No More Employment Blues!

It has been 87 days since my last blog update. So much for posting once a month, huh? Those 87 days have been filled to the brim with visitors, trips to see family, lots and lots of substitute teaching, a job interview, a job rejection, more subbing, a few friends, lots of food, and no blogging. We have been busy busy busy, and we love it! I wish I could go into detail about every little thing that we have been up to. Just know that we are well and enjoying life and each other each and every day. Maybe I will retrospectively share some stories from the last 2 months in the coming weeks, for I am going to try and be better with this thing over the summer months. (More than one post a month? Maybe? No promises though.) Not that we are going to be any less busy, but you know, goals.

There is one exciting piece of news to share, though, which is probably the most important new development over the last 87 days. I have been offered and accepted a teaching position for the 2015-2016 school year! Halleluiah! I will be teaching 3rd grade in my very own classroom! The school is a small, private, Christian school close to where we live, and it is filled with the most fabulous educators whom I am so excited to work with and learn from. To everyone who has kept my job situation in prayer for these many months, thank you. Looking at the experiences I have had and the people I have met over the last 10 months, I can see God’s guiding hand in bringing me to this opportunity, and I could not be more grateful.

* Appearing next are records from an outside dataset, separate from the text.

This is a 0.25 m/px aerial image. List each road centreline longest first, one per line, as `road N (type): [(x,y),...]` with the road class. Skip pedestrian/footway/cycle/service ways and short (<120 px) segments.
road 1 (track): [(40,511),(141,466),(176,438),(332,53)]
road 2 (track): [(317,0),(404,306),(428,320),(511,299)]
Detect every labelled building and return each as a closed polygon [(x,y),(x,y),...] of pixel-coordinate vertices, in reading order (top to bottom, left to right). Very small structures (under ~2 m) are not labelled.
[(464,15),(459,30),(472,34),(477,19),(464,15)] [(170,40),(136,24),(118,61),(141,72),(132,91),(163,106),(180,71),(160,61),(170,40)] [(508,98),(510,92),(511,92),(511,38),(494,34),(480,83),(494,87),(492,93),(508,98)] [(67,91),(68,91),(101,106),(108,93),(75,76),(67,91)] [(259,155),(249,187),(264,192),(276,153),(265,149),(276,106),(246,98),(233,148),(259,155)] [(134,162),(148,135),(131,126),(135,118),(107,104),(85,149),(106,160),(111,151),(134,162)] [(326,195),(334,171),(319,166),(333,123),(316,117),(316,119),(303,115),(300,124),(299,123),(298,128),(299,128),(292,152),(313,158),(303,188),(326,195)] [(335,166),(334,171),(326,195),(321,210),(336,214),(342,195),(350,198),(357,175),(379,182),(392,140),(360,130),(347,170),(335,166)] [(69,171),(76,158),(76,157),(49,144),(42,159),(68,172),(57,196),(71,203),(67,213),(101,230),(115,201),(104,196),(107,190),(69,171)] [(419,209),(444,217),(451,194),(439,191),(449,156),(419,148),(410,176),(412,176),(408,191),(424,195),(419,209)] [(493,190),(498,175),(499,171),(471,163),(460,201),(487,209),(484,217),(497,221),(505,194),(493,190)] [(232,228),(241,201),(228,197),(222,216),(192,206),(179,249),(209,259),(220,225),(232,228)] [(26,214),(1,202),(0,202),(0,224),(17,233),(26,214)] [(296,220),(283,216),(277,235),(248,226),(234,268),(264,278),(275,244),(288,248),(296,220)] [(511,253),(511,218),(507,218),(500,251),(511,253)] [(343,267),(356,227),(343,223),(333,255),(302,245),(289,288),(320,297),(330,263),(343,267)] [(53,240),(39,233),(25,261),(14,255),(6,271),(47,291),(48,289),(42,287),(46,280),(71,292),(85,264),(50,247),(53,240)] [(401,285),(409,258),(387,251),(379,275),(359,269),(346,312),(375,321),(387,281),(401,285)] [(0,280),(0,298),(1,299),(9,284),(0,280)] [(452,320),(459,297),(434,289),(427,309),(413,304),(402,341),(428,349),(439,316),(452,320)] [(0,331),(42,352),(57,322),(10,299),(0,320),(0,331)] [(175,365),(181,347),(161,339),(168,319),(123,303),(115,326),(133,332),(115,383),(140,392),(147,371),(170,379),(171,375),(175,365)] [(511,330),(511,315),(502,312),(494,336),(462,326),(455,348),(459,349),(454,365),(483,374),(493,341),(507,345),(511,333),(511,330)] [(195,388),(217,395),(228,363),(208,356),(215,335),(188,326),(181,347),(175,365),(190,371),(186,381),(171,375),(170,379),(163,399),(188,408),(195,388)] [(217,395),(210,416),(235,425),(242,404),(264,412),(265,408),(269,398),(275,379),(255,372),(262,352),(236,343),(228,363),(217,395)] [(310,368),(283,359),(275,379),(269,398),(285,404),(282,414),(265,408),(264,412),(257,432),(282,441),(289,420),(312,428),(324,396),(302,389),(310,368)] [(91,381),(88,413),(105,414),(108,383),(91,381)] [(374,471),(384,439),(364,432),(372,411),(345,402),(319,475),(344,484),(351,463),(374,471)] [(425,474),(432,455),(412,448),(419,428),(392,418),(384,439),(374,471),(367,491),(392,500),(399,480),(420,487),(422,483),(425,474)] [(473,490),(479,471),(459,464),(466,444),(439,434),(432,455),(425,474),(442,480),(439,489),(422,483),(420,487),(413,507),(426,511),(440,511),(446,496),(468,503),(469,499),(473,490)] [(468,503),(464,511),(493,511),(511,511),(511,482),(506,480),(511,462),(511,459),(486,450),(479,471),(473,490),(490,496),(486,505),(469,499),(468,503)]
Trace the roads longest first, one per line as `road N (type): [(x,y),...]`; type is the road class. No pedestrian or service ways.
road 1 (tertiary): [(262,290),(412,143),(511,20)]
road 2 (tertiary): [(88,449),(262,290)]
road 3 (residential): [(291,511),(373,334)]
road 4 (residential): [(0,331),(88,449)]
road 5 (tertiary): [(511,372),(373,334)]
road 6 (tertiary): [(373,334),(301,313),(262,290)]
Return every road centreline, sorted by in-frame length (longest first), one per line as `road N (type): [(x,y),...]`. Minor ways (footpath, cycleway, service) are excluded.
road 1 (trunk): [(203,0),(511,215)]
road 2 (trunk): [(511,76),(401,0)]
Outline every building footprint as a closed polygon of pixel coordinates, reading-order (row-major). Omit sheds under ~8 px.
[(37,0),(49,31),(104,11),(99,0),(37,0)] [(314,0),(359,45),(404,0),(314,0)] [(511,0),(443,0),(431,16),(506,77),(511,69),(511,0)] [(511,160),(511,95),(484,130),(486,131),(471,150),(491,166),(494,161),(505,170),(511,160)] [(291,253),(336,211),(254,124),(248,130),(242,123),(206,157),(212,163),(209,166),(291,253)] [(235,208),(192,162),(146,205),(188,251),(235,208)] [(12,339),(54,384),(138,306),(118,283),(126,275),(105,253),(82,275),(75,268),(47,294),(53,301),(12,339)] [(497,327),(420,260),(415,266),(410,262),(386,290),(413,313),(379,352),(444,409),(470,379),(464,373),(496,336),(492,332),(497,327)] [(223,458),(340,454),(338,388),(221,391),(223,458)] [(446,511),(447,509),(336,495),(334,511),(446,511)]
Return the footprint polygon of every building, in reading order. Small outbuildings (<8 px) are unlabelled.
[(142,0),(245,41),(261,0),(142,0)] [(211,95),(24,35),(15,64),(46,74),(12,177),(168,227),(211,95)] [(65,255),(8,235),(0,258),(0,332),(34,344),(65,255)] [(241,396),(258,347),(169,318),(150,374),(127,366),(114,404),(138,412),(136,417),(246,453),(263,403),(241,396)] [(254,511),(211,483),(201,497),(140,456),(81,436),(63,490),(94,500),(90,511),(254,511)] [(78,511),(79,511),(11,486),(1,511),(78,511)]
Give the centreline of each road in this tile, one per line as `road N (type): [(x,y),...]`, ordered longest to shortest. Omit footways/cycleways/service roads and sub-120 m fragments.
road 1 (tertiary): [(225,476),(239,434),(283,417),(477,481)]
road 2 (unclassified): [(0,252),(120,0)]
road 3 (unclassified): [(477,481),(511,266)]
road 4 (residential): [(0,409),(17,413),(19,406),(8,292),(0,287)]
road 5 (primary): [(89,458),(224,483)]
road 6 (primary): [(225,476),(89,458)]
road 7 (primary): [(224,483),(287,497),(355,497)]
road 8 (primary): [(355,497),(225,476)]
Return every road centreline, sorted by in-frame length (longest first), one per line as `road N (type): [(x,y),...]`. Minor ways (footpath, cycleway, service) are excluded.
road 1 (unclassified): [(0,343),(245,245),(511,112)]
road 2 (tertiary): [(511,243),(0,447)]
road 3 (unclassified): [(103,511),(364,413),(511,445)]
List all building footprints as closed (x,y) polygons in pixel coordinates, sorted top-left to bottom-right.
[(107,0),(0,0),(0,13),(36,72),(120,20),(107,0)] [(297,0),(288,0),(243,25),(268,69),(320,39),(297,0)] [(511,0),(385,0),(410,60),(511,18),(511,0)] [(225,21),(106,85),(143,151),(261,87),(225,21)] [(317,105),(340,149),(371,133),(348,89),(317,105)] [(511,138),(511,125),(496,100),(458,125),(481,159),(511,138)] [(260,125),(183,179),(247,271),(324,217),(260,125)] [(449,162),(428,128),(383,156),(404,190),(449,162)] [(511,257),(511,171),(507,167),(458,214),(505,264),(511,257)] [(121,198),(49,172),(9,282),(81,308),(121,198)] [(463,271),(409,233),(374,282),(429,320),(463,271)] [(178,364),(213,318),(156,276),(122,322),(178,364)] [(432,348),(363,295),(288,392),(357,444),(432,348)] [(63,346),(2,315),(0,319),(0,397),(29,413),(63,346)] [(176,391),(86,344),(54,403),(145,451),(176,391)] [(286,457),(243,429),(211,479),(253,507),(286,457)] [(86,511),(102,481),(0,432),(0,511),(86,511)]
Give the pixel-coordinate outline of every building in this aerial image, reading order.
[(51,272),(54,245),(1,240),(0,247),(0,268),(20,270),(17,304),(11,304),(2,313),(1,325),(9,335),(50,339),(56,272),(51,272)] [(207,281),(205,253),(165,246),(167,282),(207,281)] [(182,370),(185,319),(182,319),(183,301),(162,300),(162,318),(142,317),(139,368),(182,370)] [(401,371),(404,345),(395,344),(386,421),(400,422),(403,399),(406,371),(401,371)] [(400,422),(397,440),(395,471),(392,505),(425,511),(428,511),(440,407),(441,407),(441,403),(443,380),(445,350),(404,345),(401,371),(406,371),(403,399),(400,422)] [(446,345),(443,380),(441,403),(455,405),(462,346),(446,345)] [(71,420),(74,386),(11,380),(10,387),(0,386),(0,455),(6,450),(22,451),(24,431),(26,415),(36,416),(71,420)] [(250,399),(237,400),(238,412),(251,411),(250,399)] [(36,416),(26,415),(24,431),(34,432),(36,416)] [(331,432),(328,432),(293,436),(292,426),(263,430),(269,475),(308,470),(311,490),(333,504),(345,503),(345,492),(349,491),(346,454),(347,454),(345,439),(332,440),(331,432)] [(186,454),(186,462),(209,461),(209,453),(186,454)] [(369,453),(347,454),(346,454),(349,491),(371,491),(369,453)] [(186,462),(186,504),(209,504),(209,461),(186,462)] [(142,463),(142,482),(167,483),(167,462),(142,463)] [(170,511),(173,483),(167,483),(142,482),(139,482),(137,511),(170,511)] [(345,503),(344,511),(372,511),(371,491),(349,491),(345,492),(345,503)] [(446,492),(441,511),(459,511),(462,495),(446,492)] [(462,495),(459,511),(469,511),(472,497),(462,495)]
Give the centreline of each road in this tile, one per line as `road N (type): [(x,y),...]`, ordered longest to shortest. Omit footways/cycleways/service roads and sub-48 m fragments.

I am not going to lie, I have thrown myself more than one little pity party over the past year while I failed to rely on God and instead felt that I needed to make things happen on my own. I would not say that I always handled being unemployed gracefully, as I am sure Andrew will confirm. There were moments of stress, feeling overwhelmed, frustration, anger, and hopelessness. Yet once again I am reminded of the great provisions only God can bring! He brought about a job that I never could have found on my own. He closed doors that I would have chosen and brought me where I needed to be, and I never saw it coming. Once again I am humbled at my need of Him, and my prayer is that I will enter this new position fully reliant on Him. And as I prepare for the fall, I pray that when I start to feel stressed again and overwhelmed, I am reminded to be one thing above all else: grateful.

With all that said, you must excuse me. I have a very large pile of children’s literature calling my name.